Os trilhos e a divisão de um bairro
Invariavelmente escrevo sobre o México, a parte da Barra Funda dita “de baixo”. Uma pequena extensão que abrange não mais que seis, sete ruas de assim e de assado. Da Avenida Rudge até o Viaduto Pacaembu e do Rio Tietê até a linha férrea – taí o México. Estes antigos trilhos impuseram uma divisão do bairro em duas partes e definiram, para sempre, a maneira de se viver e se relacionar na Barra Funda.
Em 1875 foi inaugurada a Estação Barra Funda da Estrada de Ferro Sorocabana, que servia para o transporte do café e como armazém, alavancando consideravelmente o número de moradores na região.
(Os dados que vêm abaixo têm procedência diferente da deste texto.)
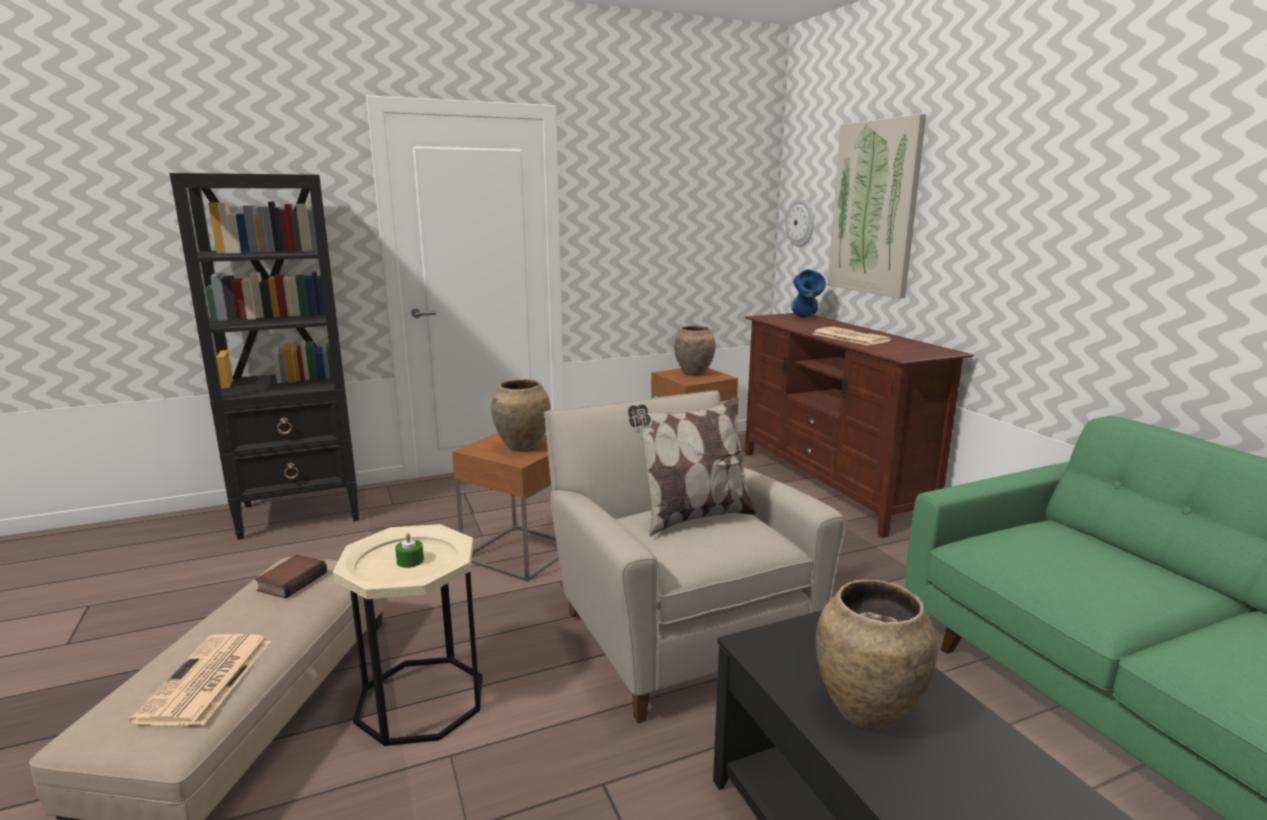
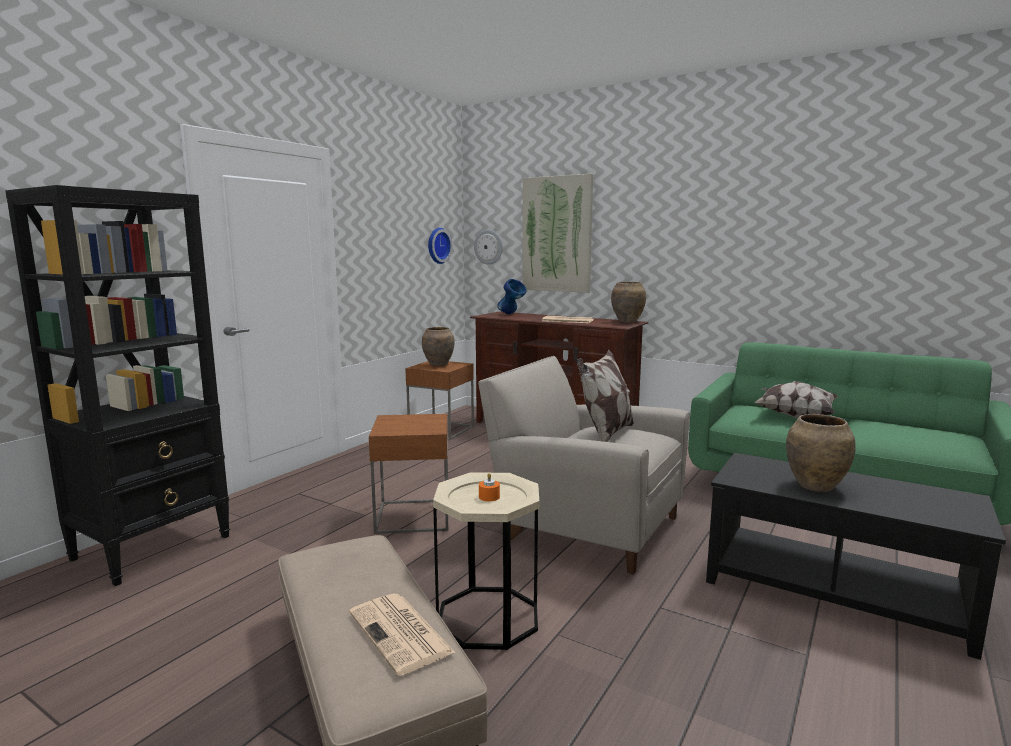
camera: 35 degrees left, 5 degrees down
(292, 581) = (337, 561): book -> none
(410, 561) = (489, 497): green candle -> orange candle
(523, 447) = (418, 423): brown vase -> brown vase (628, 321)
(727, 220) = (437, 245): none -> wall clock
(1110, 569) = (794, 415): none -> pillow

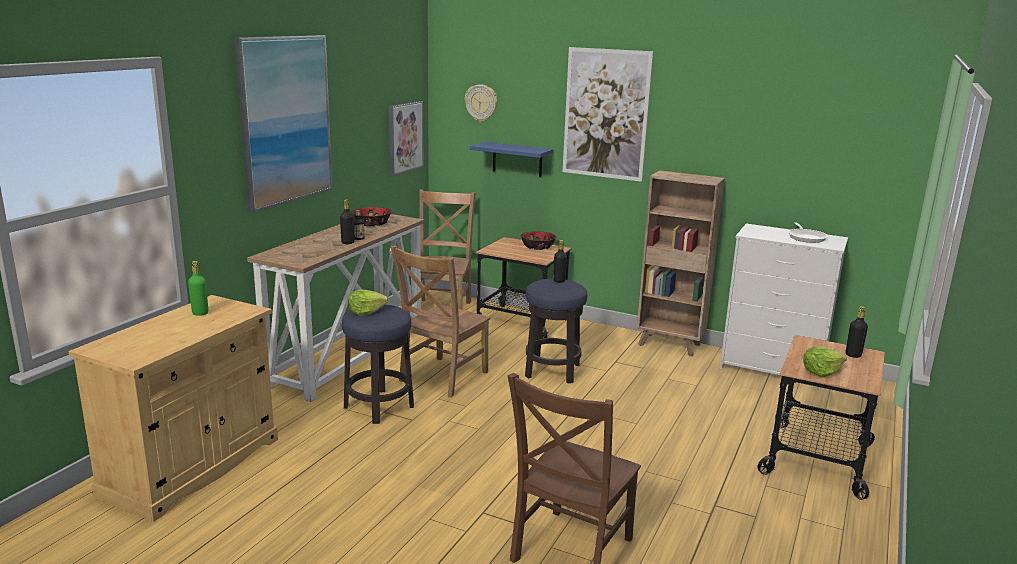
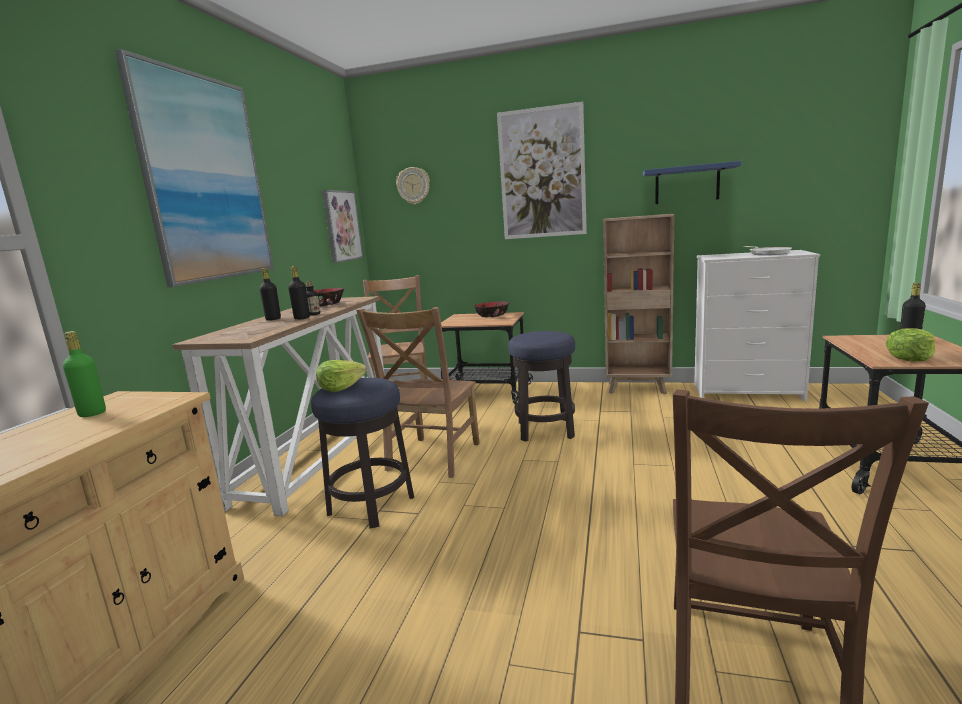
camera: 10 degrees left, 5 degrees down
(517, 159) = (457, 236): blue shelf -> blue shelf (687, 185)
(559, 281) = (539, 332): black bottle -> black bottle (273, 319)

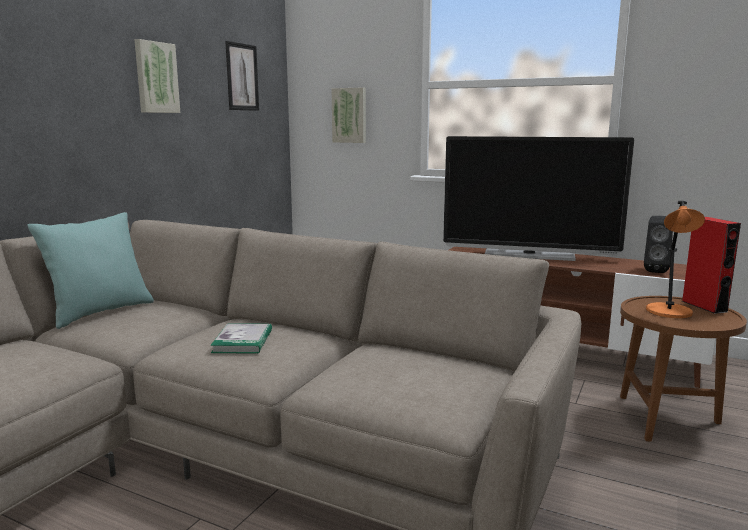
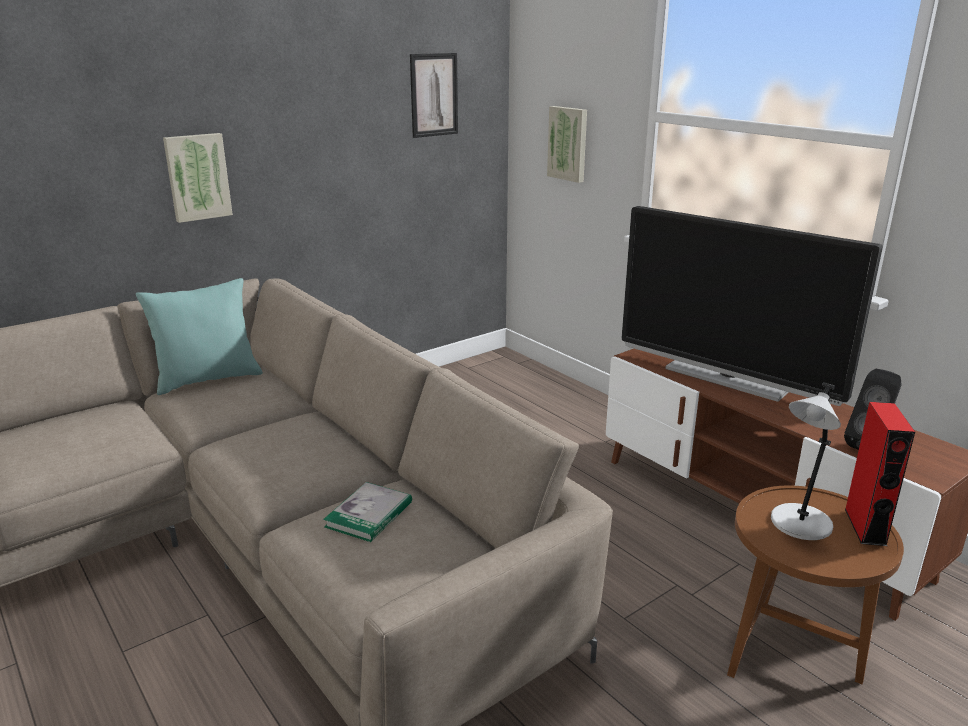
camera: 25 degrees right, 10 degrees up
(156, 77) = (309, 113): picture -> picture (197, 177)
(243, 341) = (284, 450): book -> book (369, 514)
(669, 312) = (799, 525): orange table lamp -> grey table lamp

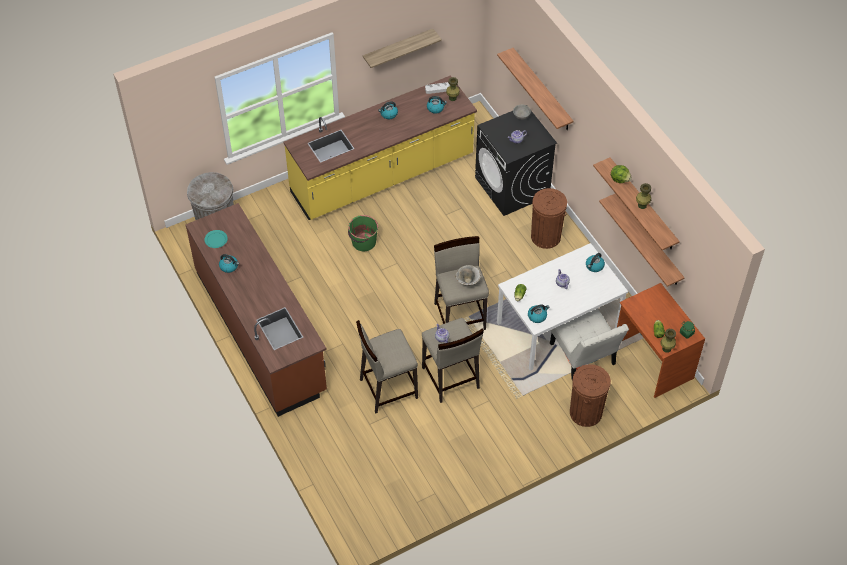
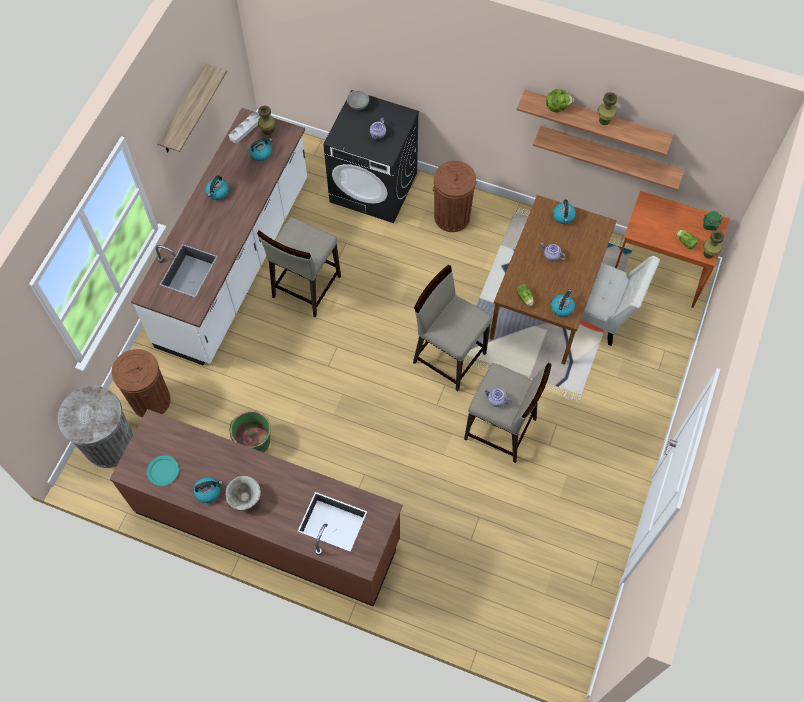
camera: 40 degrees left, 10 degrees up
(363, 242) = (283, 349): green bucket -> green bucket (254, 442)
(382, 175) = (235, 262): yellow counter -> white counter
(387, 388) = (452, 487): beige stool -> beige stool (305, 287)
(467, 282) = (464, 321): bowl -> bowl (245, 498)
(542, 90) = (376, 62): shelf -> none
(557, 326) = (547, 301): white dining table -> brown dining table
(585, 412) = (650, 368): brown trash can -> brown trash can (150, 400)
Depois, em 1892 foi criada a São Paulo Railway, que passou a transportar passageiros a partir de 1920. Estava, a partir de então, dividida de fato a Barra Funda.
As convivências foram ficando restritas à legendária “porteira” – um grande portão de madeira no final da Rua Anhangüera que dava acesso além-trilhos. Na porteira fiscais da estação burocratizavam as passagens dos carroções de burro de dia, e à noite “negros arruaceiros”, então começando a se alocar no bairro, marcavam ponto ali. Aos poucos, as senhoras de cima deixaram de comprar o feijão no armazém da Rua do Bosque; os senhores de baixo deixaram de lacear o sapato na sapataria da Rua Brigadeiro Galvão e por aí vai, o que acabou contribuindo para o progresso geral.
A partir de então, tudo o que tinha do lado de lá tinha que ter do lado de cá; nasceram feiras livres, comércios e serviços de todos os tipos e cada vez mais confinados a seus respectivos lados da linha férrea, os moradores e comerciantes desenvolveram uma grande rivalidade dentro da Barra Funda.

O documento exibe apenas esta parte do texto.